Türkiye Barolar Birliği Başkanı Prof. Metin Feyzioğlu’nun dediği gibi; tarih, Cumhuriyetimizin kurucusu Atatürk ve silah arkadaşlarını bir kez daha haklı çıkardı. Çünkü onlar, Cumhuriyet’in kuruluş felsefesini ve dış politikasını, Yeni Ortadoğu’yu ve Yeni Türkiye’yi planlayanların aksine, istihbarat örgütlerinin masalarında belirlememişlerdi! Onlar bu felsefeyi Afrika çöllerinde, Yemen’de, Balkanlarda, Çanakkale’de, Sakarya’da ve Dumlupınar’da çarpışan şehitlerin kanlarıyla yazmışlardı. Osmanlı’nın neden çöktüğünü çok iyi analiz etmişler ve Türkiye Cumhuriyeti’ni, tarihin verdiği ibret derslerinden yola çıkarak, çok sağlam temeller üzerine inşa etmişlerdi...

*  *  *

Şimdi tarihe yeni ve şanlı bir sayfa ekleme sırası sana geldi. Her şeyimizi, hatta aldığımız nefesi bile borçlu olduğumuz Atatürk’ün eşsiz emaneti Cumhuriyet’e ve onunla özdeşleşen laik, demokratik parlamenter sisteme sahip çıkma kararlılığın nedeniyle seni yürekten kutluyorum...

*  *  *

Unutma ki, vereceğin “HAYIR” oyu, şimdiye kadar kullandığın tüm oylardan çok daha önemli ve değerli.

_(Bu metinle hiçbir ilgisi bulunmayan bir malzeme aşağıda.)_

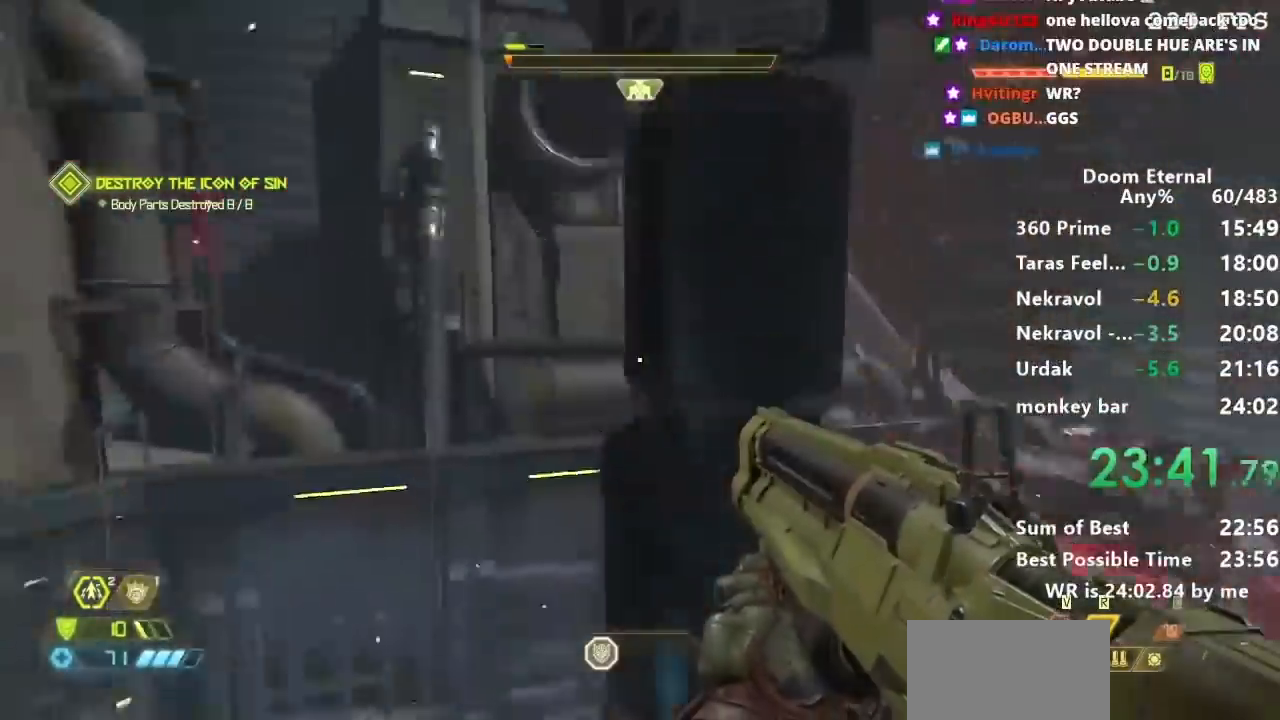
{"keys": ["w"], "events": [[233, "w", "down"]]}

Çünkü bu, Recep Tayyip Erdoğan’ı seçme veya seçmeme referandumu değil!.. Zira Erdoğan, bir fani olarak sonsuza kadar bu görevde kalmayacak. Referandumun sonucuna göre; ya parlamenter demokratik sistem devam edecek, ya da başkanlık, yani “tek adam” rejimine geçilecek. “Evet” çıkarsa, rejim radikal biçimde değişecek. Böylece ülkenin, senin, ailenin, çocuklarının ve torunlarının geleceğine çoğulcu, demokratik, laik parlamenter sistem yerine, “tek adam” karar verecek. Hakimiyet kayıtsız şartsız milletin değil, kayıtsız şartsız tek adamın olacak!..

*  *  *

Yine bu referandumda halkımız “Yargı-Yasama-Yürütme” bağımsızlığını esas alan “Kuvvetler Ayrılığı”nı, veya bunların tek adamın eline teslim edildiği “Kuvvetler Birliğini” tercih edecek!..
Adaletin tecellisine “tek adam” karar verecek!..

*  *  *

Değerli “HAYIR”cı kardeşim,
Durum öylesine kritik ki, giden demokratik parlamenter sistemin ardından bakakalmamak için referandum sürecinde tek başına “HAYIR” demen yetmiyor! Çevrendeki en az üç “Evet”çiyi ikna edip, “HAYIR” oyu vermek için sandığa götürmen gerekiyor. Bunun bir seçim olmadığını, sonuçta iktidarın değişmeyeceğini, ama Türkiye’nin geleceğine karar verileceğini, onları kırmadan, tatlı dille anlatma görevi sana düşüyor. Propaganda dönemi, bizi ayrıştırıp kutuplaştıran, milli maçlarda bile ıslıklanmadan saygı duruşu yapamaz hale getiren zihniyete inat, sevgi, barış ve kardeşlik ortamını yeniden sağlamak için hepimize bir fırsat sunuyor...

*  *  *

Sandığa ikna ettiğin kişilerle birlikte gitmenin ve “Oy”una, sayım kesinleşinceye kadar sahip çıkmanın “milli görev” haline geldiğini unutmamalısın!..

*  *  *

Bunları yaptığında hiç kuşkun olmasın ki sonucun “HAYIR” olduğunu göreceksin...
O gün geldiğinde de seni yetiştiren ülkene, Cumhuriyet’e, parlamenter demokratik sisteme ve yarınlarımıza sahip çıkmanın gururunu yaşayacaksın...
Ve o gün, demokraside gerçek muktedirin “tek adam” değil, demokratik gücünün bilincindeki “sen” olduğunu bir kez daha göreceksin!..
Değerli “HAYIR”cı kardeşim,
“HAYIR”ın, şimdiden hayırlı olsun!..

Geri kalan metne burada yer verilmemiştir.